Brett Callow, a threat analyst for cybersecurity firm Emsisoft, said that the MOVEit breach marks the third time this ransomware gang has hacked a file-transfer platform. “This enables them to steal data from a large number of organizations in one fell swoop,” he said.
According to the advisory from the FBI and Cybersecurity and Infrastructure Security Agency, the MOVEit breach began on May 27. The Minnesota Department of Education says its files were accessed May 31—the same day that the state’s IT department was informed of a potential MOVEit vulnerability. The two departments “took immediate steps to prevent any further unauthorized access and to ensure the safety and security of their data,” according to the education department’s press release.
A message from the ransomware gang to affected organizations, obtained by Sahan Journal, specifically assures government agencies that their data is safe. “If you are a government, city, or police service, do not worry, we erased all your data,” the message said. “You do not need to contact us. We have no interest to expose such information.”

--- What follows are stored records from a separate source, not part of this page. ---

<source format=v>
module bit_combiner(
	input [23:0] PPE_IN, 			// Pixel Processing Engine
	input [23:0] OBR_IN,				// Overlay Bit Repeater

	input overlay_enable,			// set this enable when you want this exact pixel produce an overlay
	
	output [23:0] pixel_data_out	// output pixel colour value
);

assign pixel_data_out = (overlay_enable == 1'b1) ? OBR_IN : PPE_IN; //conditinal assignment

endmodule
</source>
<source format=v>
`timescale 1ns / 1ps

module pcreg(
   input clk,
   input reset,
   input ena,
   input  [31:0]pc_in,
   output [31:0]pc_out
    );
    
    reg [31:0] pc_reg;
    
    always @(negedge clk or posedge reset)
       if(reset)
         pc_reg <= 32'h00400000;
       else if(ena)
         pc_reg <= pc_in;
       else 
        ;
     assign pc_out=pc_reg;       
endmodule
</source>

Callow viewed that assurance with skepticism. “I wouldn’t believe them for a minute,” he said. Even if the ransomware gang does not attempt to extort government bodies, he said, they can still sell the data or use it for phishing schemes.
The Minnesota Department of Education says that no financial information was accessed in this hack. Still, the agency advises people who may have been affected to take precautionary measures, such as monitoring credit reports.

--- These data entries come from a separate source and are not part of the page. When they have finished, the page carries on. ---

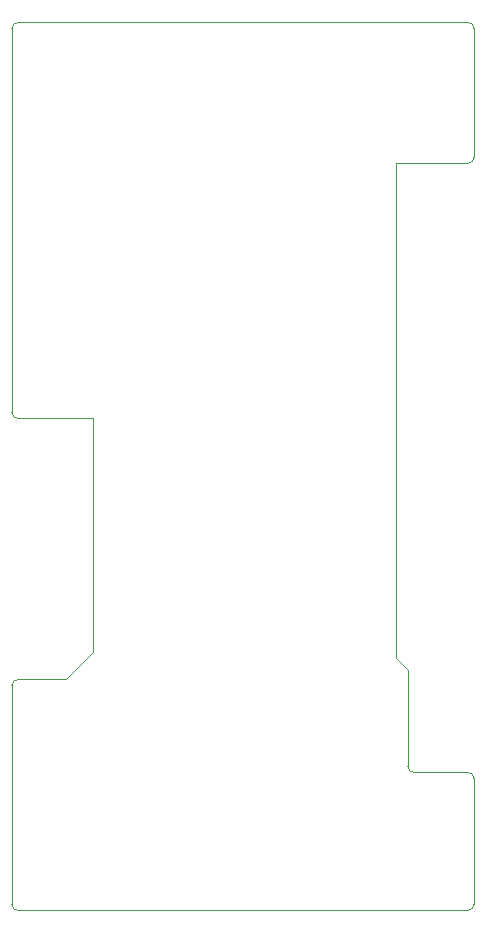
<source format=gbr>
%TF.GenerationSoftware,KiCad,Pcbnew,7.0.10*%
%TF.CreationDate,2024-01-29T09:08:01-07:00*%
%TF.ProjectId,AMPE32T30,414d5045-3332-4543-9330-2e6b69636164,rev?*%
%TF.SameCoordinates,PX76efc10PY5962530*%
%TF.FileFunction,Profile,NP*%
%FSLAX46Y46*%
G04 Gerber Fmt 4.6, Leading zero omitted, Abs format (unit mm)*
G04 Created by KiCad (PCBNEW 7.0.10) date 2024-01-29 09:08:01*
%MOMM*%
%LPD*%
G01*
G04 APERTURE LIST*
%TA.AperFunction,Profile*%
%ADD10C,0.050000*%
%TD*%
G04 APERTURE END LIST*
D10*
X32512000Y21336000D02*
X33528000Y20320000D01*
X38608000Y63246000D02*
X32512000Y63246000D01*
X39116000Y74676000D02*
G75*
G03*
X38608000Y75184000I-508000J0D01*
G01*
X32512000Y21336000D02*
X32512000Y63246000D01*
X38608000Y63246000D02*
G75*
G03*
X39116000Y63754000I0J508000D01*
G01*
X34036000Y11684000D02*
X38608000Y11684000D01*
X39116000Y11176000D02*
X39116000Y508000D01*
X508000Y75184000D02*
X38608000Y75184000D01*
X6858000Y21844000D02*
X4572000Y19558000D01*
X6858000Y41656000D02*
X6858000Y21844000D01*
X0Y508000D02*
G75*
G03*
X508000Y0I508000J0D01*
G01*
X508000Y19558000D02*
X4572000Y19558000D01*
X39116000Y74676000D02*
X39116000Y63754000D01*
X0Y42164000D02*
G75*
G03*
X508000Y41656000I508000J0D01*
G01*
X0Y19050000D02*
X0Y508000D01*
X508000Y75184000D02*
G75*
G03*
X0Y74676000I0J-508000D01*
G01*
X38608000Y0D02*
X508000Y0D01*
X33528000Y12192000D02*
G75*
G03*
X34036000Y11684000I508000J0D01*
G01*
X38608000Y0D02*
G75*
G03*
X39116000Y508000I0J508000D01*
G01*
X39116000Y11176000D02*
G75*
G03*
X38608000Y11684000I-508000J0D01*
G01*
X33528000Y20320000D02*
X33528000Y12192000D01*
X0Y42164000D02*
X0Y74676000D01*
X508000Y41656000D02*
X6858000Y41656000D01*
X508000Y19558000D02*
G75*
G03*
X0Y19050000I0J-508000D01*
G01*
M02*

</source>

The Minnesota Department of Education says it is in the process of contacting people affected by the stolen files regarding Perham–Dent Public Schools, Hennepin Technical College, and Minneapolis Public Schools. The agency reports it does not have contact information that it could use to notify the 95,000 foster children.
The agency is providing information on its website and through the media, as required by state law. You can find more information on the department’s data breach web page. That site includes steps people can take to protect themselves and an email address to contact if you think you may have been affected.